◆ INPUT DATA
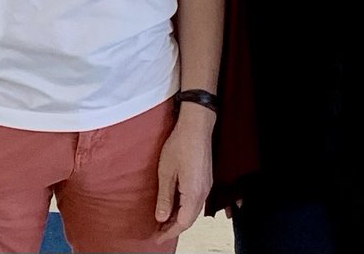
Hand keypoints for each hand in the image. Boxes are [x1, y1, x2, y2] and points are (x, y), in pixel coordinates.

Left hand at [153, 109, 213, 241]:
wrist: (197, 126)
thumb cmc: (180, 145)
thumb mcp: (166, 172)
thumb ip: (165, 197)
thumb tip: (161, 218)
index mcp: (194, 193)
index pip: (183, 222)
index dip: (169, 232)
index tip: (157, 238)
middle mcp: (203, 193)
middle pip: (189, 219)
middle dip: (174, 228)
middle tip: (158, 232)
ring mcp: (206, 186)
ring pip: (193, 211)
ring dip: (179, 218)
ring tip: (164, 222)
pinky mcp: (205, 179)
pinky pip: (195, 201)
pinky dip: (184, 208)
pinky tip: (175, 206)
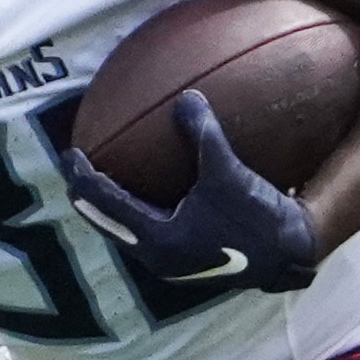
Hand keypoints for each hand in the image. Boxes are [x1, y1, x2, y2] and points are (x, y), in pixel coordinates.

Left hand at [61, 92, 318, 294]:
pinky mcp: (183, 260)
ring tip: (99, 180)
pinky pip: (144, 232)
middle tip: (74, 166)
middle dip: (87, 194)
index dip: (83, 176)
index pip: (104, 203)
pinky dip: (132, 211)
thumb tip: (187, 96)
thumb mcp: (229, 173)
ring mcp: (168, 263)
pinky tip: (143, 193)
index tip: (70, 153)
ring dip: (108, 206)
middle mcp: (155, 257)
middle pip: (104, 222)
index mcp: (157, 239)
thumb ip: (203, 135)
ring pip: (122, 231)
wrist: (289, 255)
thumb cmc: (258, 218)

...

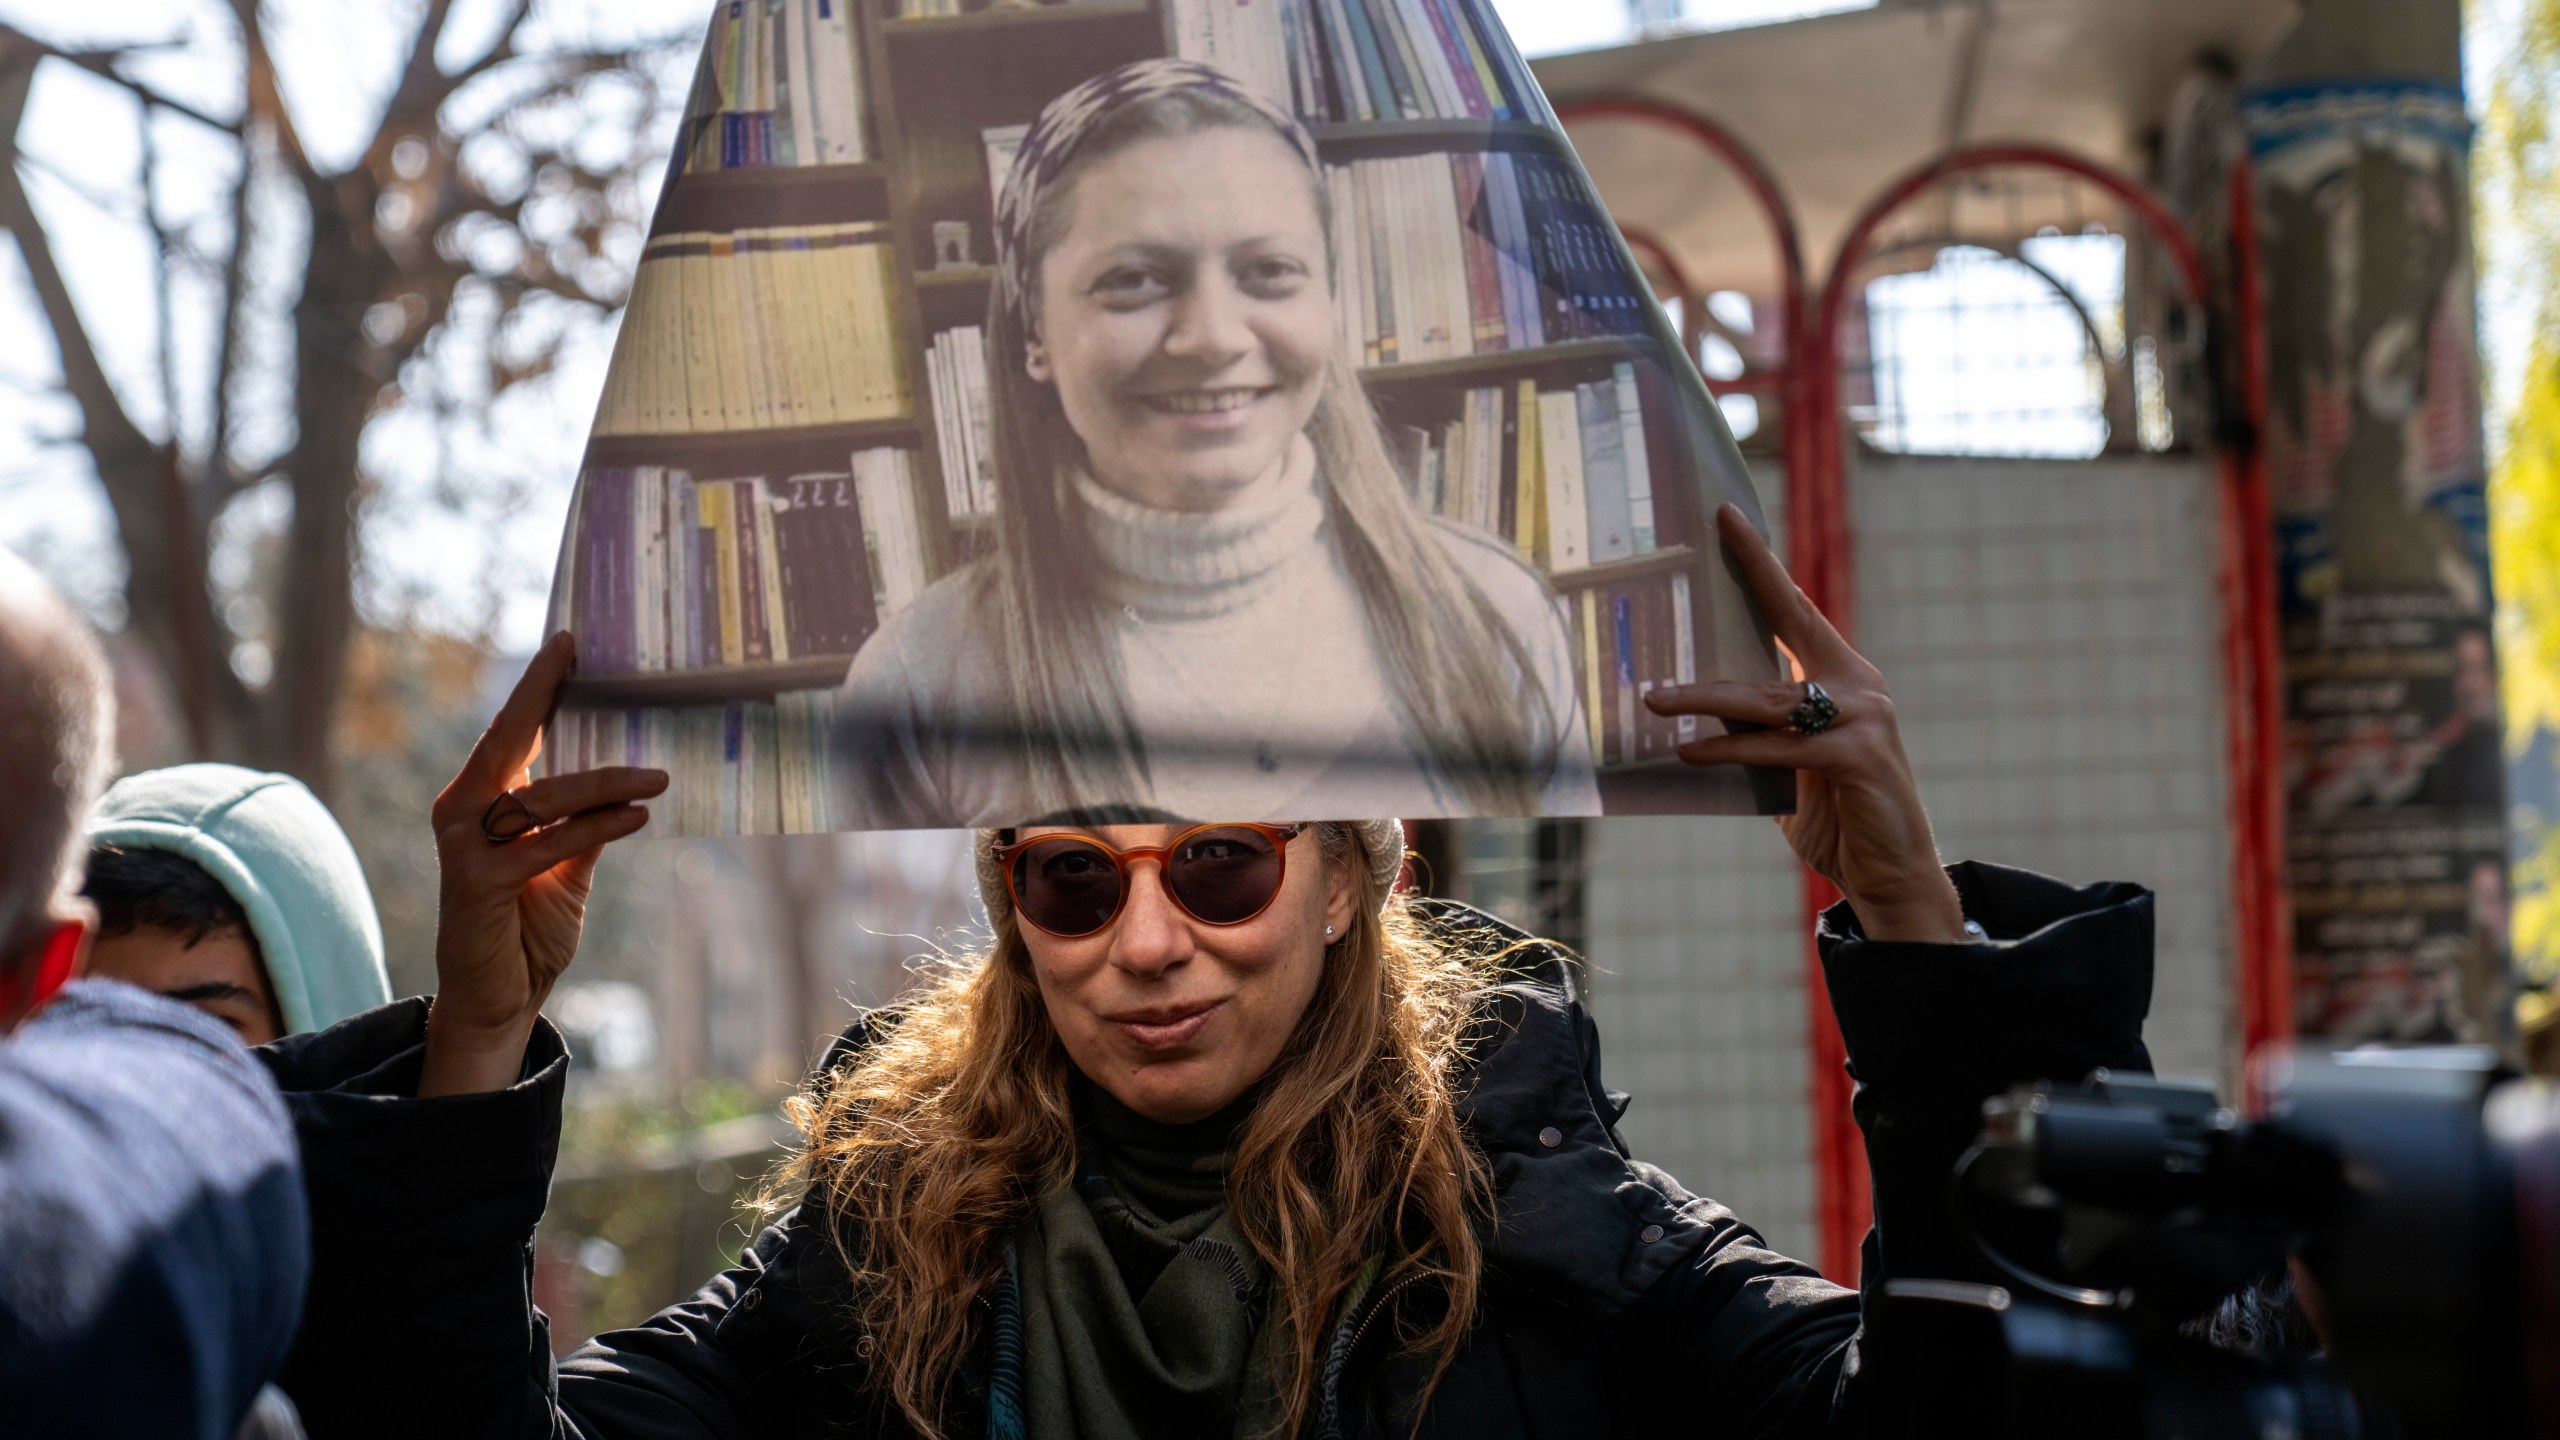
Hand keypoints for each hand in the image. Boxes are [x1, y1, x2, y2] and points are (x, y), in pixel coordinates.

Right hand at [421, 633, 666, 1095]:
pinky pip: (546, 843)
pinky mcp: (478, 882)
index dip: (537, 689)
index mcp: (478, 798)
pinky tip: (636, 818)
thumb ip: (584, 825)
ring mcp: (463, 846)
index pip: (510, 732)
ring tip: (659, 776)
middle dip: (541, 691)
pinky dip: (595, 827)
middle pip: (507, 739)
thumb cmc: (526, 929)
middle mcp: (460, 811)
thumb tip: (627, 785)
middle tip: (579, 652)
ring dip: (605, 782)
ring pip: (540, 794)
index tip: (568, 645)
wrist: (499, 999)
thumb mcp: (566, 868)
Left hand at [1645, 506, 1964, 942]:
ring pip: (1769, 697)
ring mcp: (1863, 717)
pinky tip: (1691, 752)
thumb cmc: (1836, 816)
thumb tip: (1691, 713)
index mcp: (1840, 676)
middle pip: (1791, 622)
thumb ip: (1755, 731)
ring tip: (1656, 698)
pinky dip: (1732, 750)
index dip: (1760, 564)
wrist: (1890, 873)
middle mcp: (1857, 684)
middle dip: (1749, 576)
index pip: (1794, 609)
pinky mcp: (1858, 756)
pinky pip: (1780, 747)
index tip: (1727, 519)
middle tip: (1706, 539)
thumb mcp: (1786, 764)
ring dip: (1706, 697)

◆ YOUR TASK
Lines containing the word "hand" must all be returned from the material above.

◆ SOLUTION TO THE EXERCISE
Hand keypoints for each hand in the image. Boxes are [x1, y1, x2, y2] and points are (x, y), in pixel coordinates.
Left hand at [153, 109, 213, 241]:
Hand keypoints for each hand in the image. Boxes are [x1, y1, x2, y2] and points are (x, y), in pixel coordinates.
Left hand at [61, 92, 318, 294]:
Hand keypoints for each hand in the image. Boxes are [x1, y1, x2, y2] and points are (x, y), in pixel coordinates.
Right hand at [421, 633, 666, 1095]:
Left hand at [1645, 506, 1964, 942]:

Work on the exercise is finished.